Founders: Andrew Cameron, Garry Duffy and Darren Burke
Elevator pitch: A device for treating venous leg ulcers
Funding: Investments from Enterprise Ireland, EIT Health and NDRC
Status: Raising a seed round this year
AUSTRALIAN ANDREW CAMERON came to Dublin in 2012 for his post-doc in the Royal College of Surgeons in Ireland. Working under Prof Fergal O’Brien, Cameron’s project was focused on corneal regeneration, addressing defects in the eyes.
“While I enjoyed that project, the road for commercialisation of tissue engineering technologies is very long and hard,” Cameron said. “I thought it would be nice to try and get into medical devices.”
He moved out west and joined the BioInnovate programme at NUI Galway. The programme provides support for early-stage medtech business ideas.
“I spent 10 months looking at different unmet needs as part of that programme. Our clinical immersion was in University Hospital Galway as well as in the Mayo Clinic in the USA,” Cameron explained.
During this time he came upon certain challenges with the way venous leg ulcers are treated in wound care centres.
Venous leg ulcers are chronic sores on the skin that can cause discomfort and pain and are usually treated with compression bandages and stockings.
“The treatment that they’re receiving was putting a huge pneumatic sleeve on their leg and that was hooked up to a compressor on the wall.
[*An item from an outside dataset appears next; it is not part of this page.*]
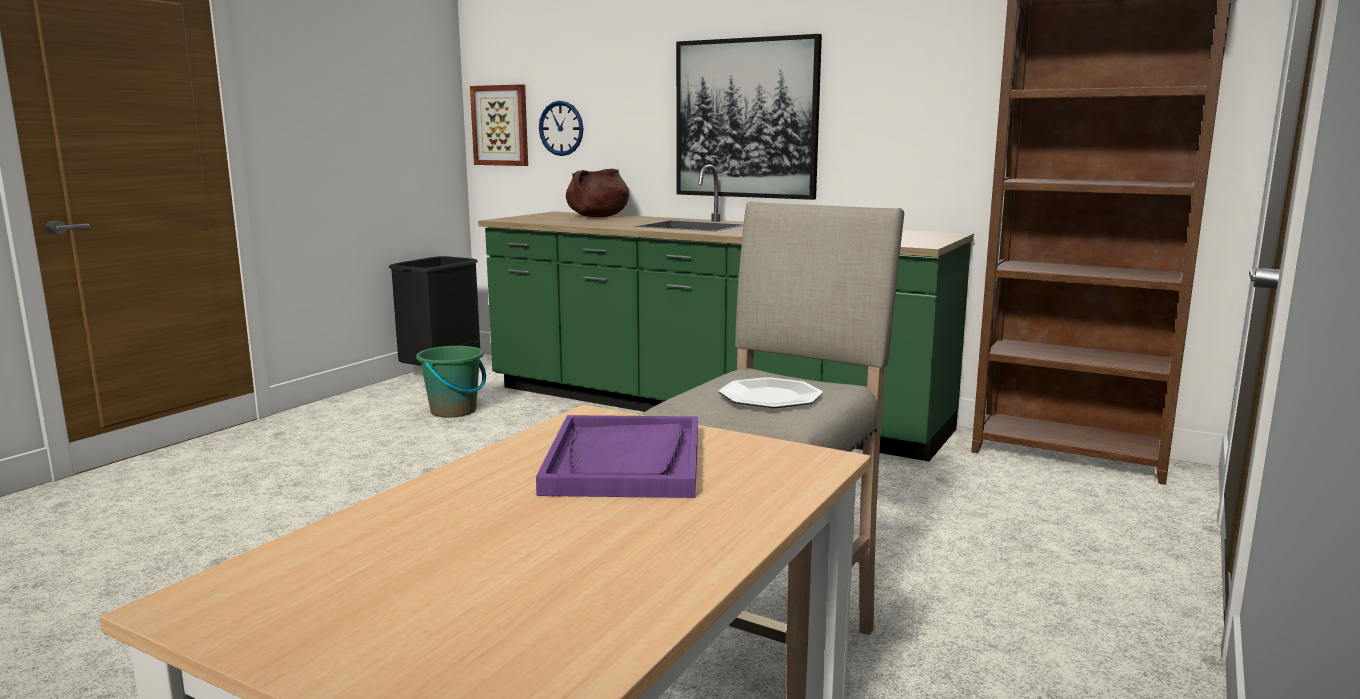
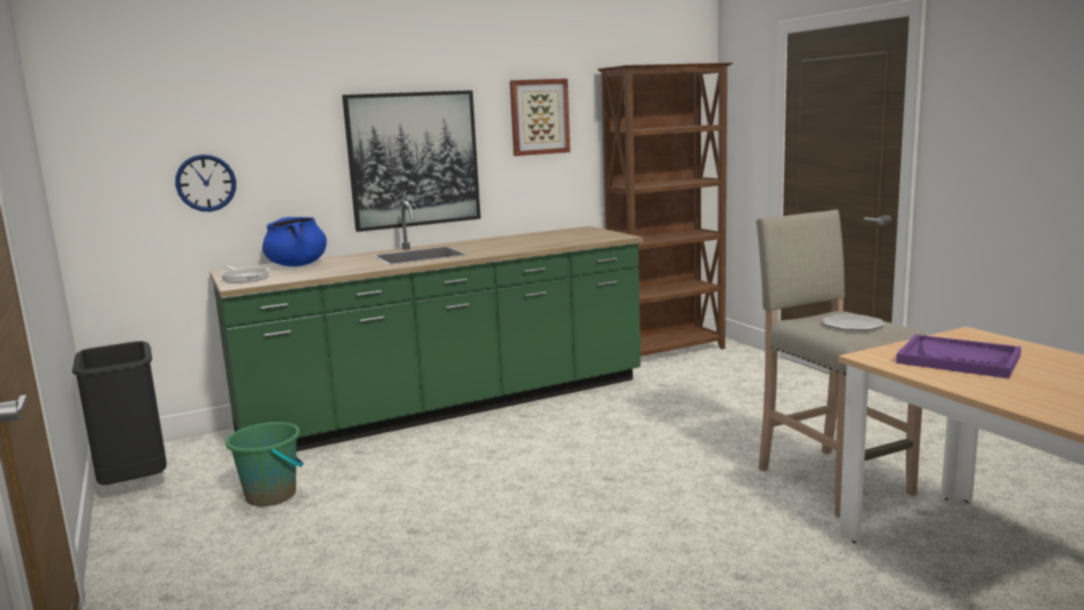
camera: 55 degrees left, 0 degrees up
picture [470,84,528,166] -> picture moved to [510,79,570,156]
brown cooking pot [566,168,629,217] -> blue cooking pot [262,217,327,267]
none -> frying pan [220,266,269,283]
That actuated their leg and essentially restored the blood flow to heal the ulcer,” he said.
This is an effective method but a cumbersome one. While speaking with the head of the NUIG school of nursing, Dr Georgina Gethin, Cameron learned that the process didn’t need to be completely reinvented but just made less complicated for the patient.
This led to Tight Alright, a small medical device developed by Cameron and his co-founders Garry Duffy and Darren Burke.
It sits inside the bandage that has been placed over an affected leg and senses the pressure. This can transmit signals to a digital interface in the hospital or on a smartphone.
“That way it allows for not only the application of the correct amount of pressure in the clinical setting but also you can use it as a wearable device so the patient can take it home and it can monitor the pressure over time.”
This can be helpful to nurses but also to patients outside a hospital that are wearing compression bandages that don’t necessarily have to be re-adjusted by a healthcare professional every time.
“What it would mean for using those products with our device is that if there was a reduction in pressure and the patient was able to identify that using the technology then they could re-apply the safe amount of pressure confidently to maintain that efficacious level of treatment.”
Feeltect has carried out some tests at University Hospital Galway in the wound care clinic where nurses used the device with bandages.
According to Cameron, nurses there saw a six-fold improvement in the ability to achieve a targeted pressure range.
“That gave us a lot of confidence that we were able to help experienced nurses but quite often these wounds are being treated at a community setting and the depth of experience may not be as specialised in wound care in some of those settings,” Cameron said.
“We think that this is going to have an even larger impact in the treatment of venous leg ulcers within the community.”
The startup is next lining up a study with St. James’ Hospital in Dublin. It has raised funding from Enterprise Ireland, the NDRC accelerator and EU-funded programme EIT Health.
It is now seeking a seed round of €800,000, which it hopes to close by mid-year, to finance its route to regulatory approval and commercialisation.
Cameron and his co-founder intend to take on staff, both on the sides of engineering and healthcare expertise, once the funding has been secured.
He said that Feeltect is in discussions with clinical collaborators in Ireland, the UK and US as well as advocacy organisations that help bring new technologies into the healthcare system.
“We also are engaging with potential strategic partners, so bandage manufacturers or wound care companies that have digital platforms to monitor their patients and all of these different organisations and entities we will use to try and leverage market entry.”